RS dan regulator di meter pelanggan

Untuk pelanggan rumah tangga, gas dialirkan melalui regulating station (RS) yang kembali menurunkan tekanan menjadi sekitar 0,3 bar. Dari RS, gas kemudian menuju meter di masing-masing rumah, yang menjadi tahap akhir penyesuaian tekanan sebelum digunakan.

Di meter pelanggan, perangkat regulator menurunkan tekanan dari sekitar 0,3 bar menjadi sekitar 0,03 bar. Dengan pola tersebut, pelanggan rumah tangga tidak perlu memasang regulator tambahan seperti yang lazim digunakan pada tabung LPG, karena penurunan tekanan telah diatur dalam sistem penyaluran jaringan.

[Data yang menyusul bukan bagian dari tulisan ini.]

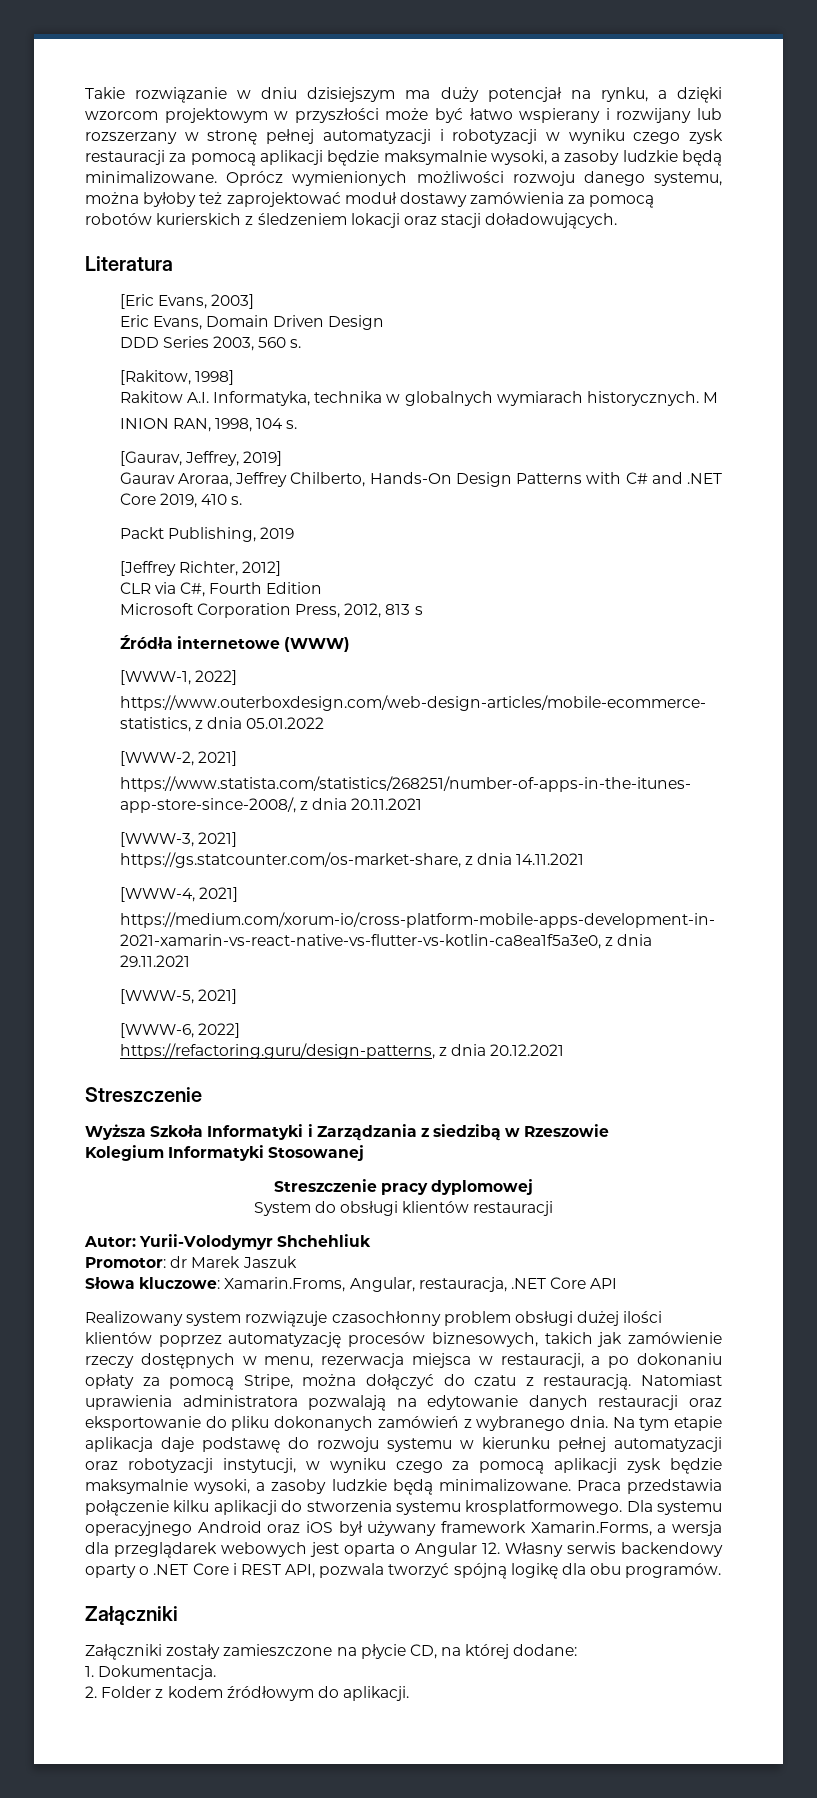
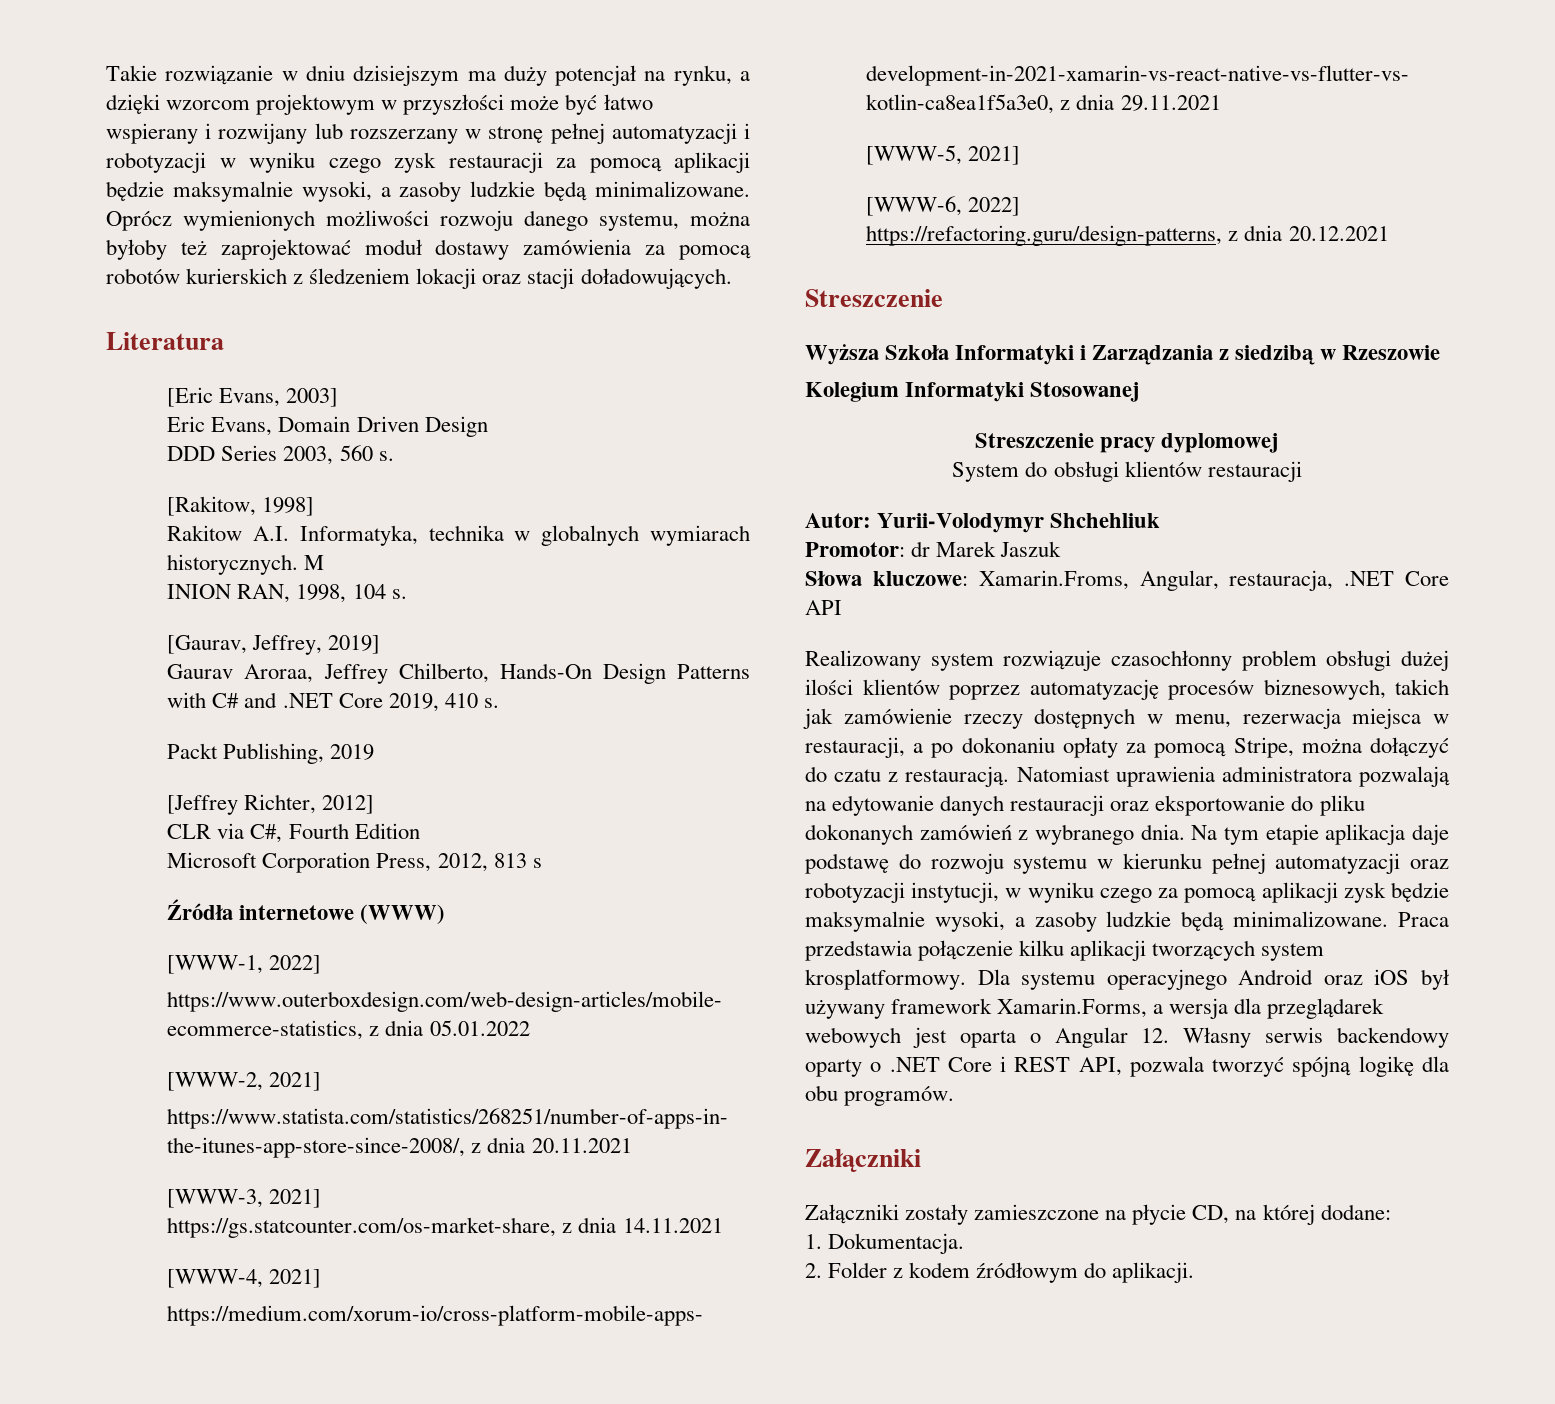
[281,1500,623,1515] do stworzenia systemu krosplatformowego. -> [1152,940,1325,961] [805,969,966,990] tworzących system krosplatformowy.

Dengan kata lain, arsitektur tekanan pada sistem CNG disusun untuk “mengunci” keselamatan pada tiap segmen jaringan. Gas bergerak dari tekanan tinggi saat pengangkutan menuju tekanan yang lebih rendah secara bertahap, lalu masuk ke tingkat tekanan yang sesuai untuk pemakaian domestik.

Skema untuk kebutuhan komersial

Faisal menyebut bahwa mekanismenya berbeda untuk pelanggan komersial dibandingkan rumah tangga. CNG dapat dikirim secara point-to-point, dan tabung ditempatkan dalam gas room untuk kebutuhan operasional.

Santiaji menjelaskan tekanan untuk kebutuhan komersial dapat berada di kisaran 1-2 bar. Penyesuaian ini menandakan bahwa sistem pengaturan tekanan mengikuti karakter kebutuhan pengguna, bukan sekadar memakai satu angka yang sama di seluruh segmen.

Pengawasan jaringan dan patroli operasional

Selain penurunan tekanan, pengoperasian jaringan juga disertai pengawasan melalui patroli. Dalam pemaparan operasional, disebutkan terdapat dua operator yang disiagakan selama 24 jam.

Petugas tersebut bertugas melakukan patroli jaringan untuk mendeteksi kemungkinan kebocoran serta melakukan pencatatan meter pelanggan. Pengawasan berkelanjutan ini menjadi bagian dari proses agar penyaluran CNG berjalan sesuai standar operasional dan kebutuhan pelanggan dapat dipenuhi secara konsisten.